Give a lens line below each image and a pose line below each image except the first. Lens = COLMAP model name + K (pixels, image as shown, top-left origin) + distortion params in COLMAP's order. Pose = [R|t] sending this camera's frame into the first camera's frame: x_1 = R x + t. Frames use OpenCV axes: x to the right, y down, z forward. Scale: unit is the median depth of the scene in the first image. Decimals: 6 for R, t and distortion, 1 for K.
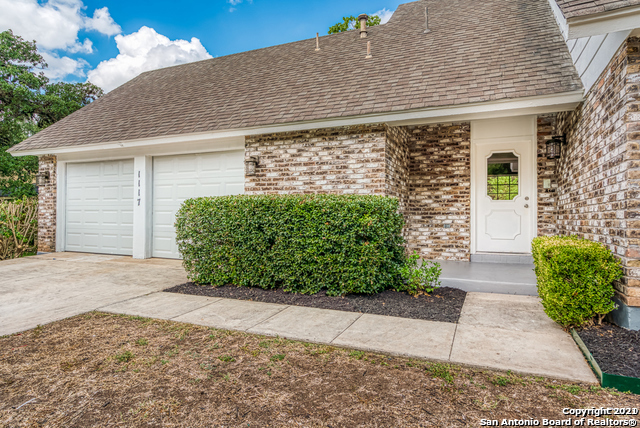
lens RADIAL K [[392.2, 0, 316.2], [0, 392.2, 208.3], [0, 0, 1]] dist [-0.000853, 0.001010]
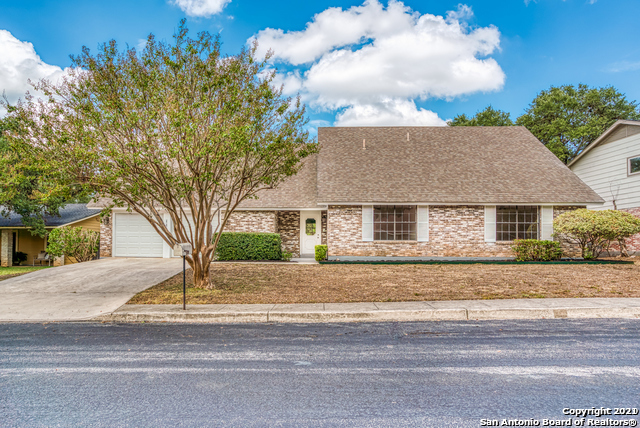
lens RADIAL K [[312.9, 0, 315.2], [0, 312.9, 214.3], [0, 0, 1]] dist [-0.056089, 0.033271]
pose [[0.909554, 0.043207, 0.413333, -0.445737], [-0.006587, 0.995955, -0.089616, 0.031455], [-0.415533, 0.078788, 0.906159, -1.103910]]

---

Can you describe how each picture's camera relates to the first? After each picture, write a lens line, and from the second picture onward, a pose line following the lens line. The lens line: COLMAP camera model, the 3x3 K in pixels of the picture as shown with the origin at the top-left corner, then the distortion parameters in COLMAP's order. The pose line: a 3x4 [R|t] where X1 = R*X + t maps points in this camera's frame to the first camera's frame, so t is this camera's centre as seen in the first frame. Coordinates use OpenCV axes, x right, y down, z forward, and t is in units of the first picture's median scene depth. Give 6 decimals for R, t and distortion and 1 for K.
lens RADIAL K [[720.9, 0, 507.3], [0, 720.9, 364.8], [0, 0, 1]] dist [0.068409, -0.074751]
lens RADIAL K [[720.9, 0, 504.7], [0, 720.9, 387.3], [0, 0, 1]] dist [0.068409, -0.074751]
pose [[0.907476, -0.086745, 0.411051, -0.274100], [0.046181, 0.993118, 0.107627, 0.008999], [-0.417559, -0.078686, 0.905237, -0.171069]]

...

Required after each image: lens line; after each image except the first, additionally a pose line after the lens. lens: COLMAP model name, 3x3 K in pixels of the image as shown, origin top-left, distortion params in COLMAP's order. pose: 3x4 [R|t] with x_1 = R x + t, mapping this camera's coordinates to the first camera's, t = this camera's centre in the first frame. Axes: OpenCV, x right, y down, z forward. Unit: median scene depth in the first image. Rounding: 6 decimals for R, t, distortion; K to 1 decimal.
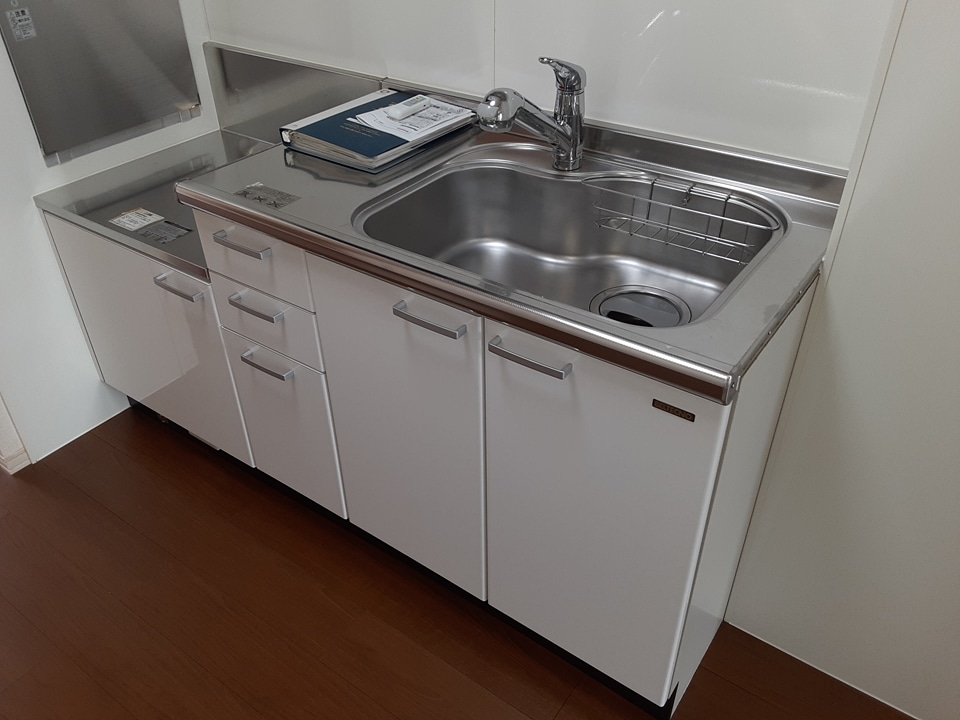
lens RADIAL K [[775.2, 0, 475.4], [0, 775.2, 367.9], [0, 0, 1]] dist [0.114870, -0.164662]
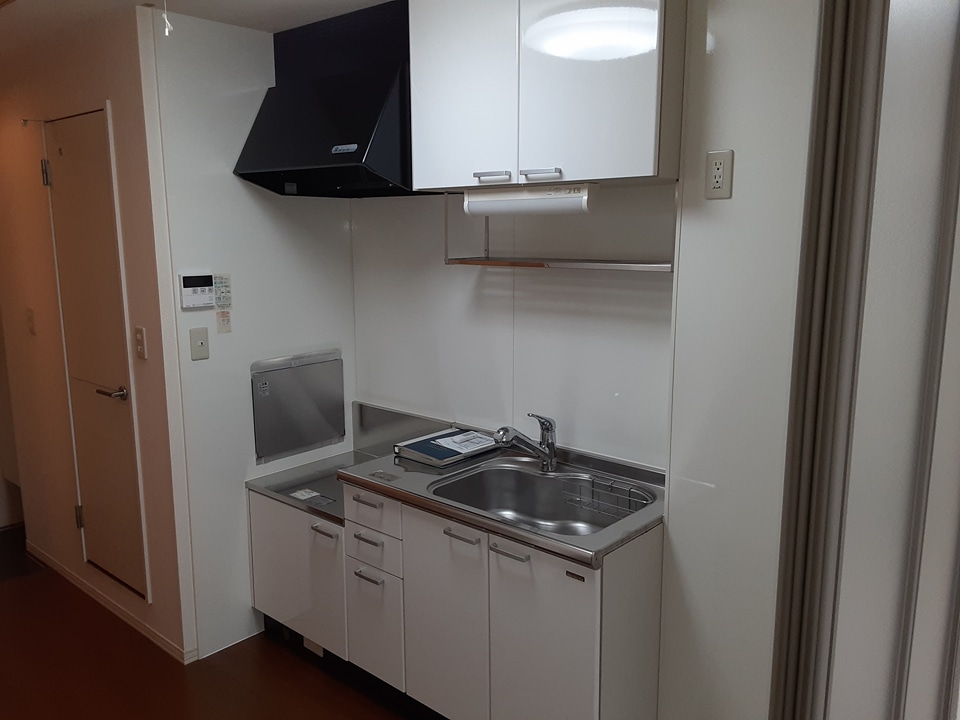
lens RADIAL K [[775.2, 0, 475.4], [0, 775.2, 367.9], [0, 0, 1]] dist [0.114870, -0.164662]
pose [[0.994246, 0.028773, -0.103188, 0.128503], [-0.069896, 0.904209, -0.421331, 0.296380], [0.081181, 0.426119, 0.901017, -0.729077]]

> _Task directions_
Convert the entries from the line with "Give a lens" through the line with "0.078788, 0.906159, -1.103910]]", both lines included, into a two-column CSV with the headers entry_text and entry_answer. Give one row per entry, put each text and each answer in a single quoted field with line breaks replaced by spaces, and leave the pictures out.

> _Task result_
entry_text,entry_answer
"Give a lens line below each image and a pose line below each image except the first. Lens = COLMAP model name + K (pixels, image as shown, top-left origin) + distortion params in COLMAP's order. Pose = [R|t] sending this camera's frame into the first camera's frame: x_1 = R x + t. Frames use OpenCV axes: x to the right, y down, z forward. Scale: unit is the median depth of the scene in the first image. Decimals: 6 for R, t and distortion, 1 for K.","lens RADIAL K [[392.2, 0, 316.2], [0, 392.2, 208.3], [0, 0, 1]] dist [-0.000853, 0.001010] lens RADIAL K [[312.9, 0, 315.2], [0, 312.9, 214.3], [0, 0, 1]] dist [-0.056089, 0.033271] pose [[0.909554, 0.043207, 0.413333, -0.445737], [-0.006587, 0.995955, -0.089616, 0.031455], [-0.415533, 0.078788, 0.906159, -1.103910]]"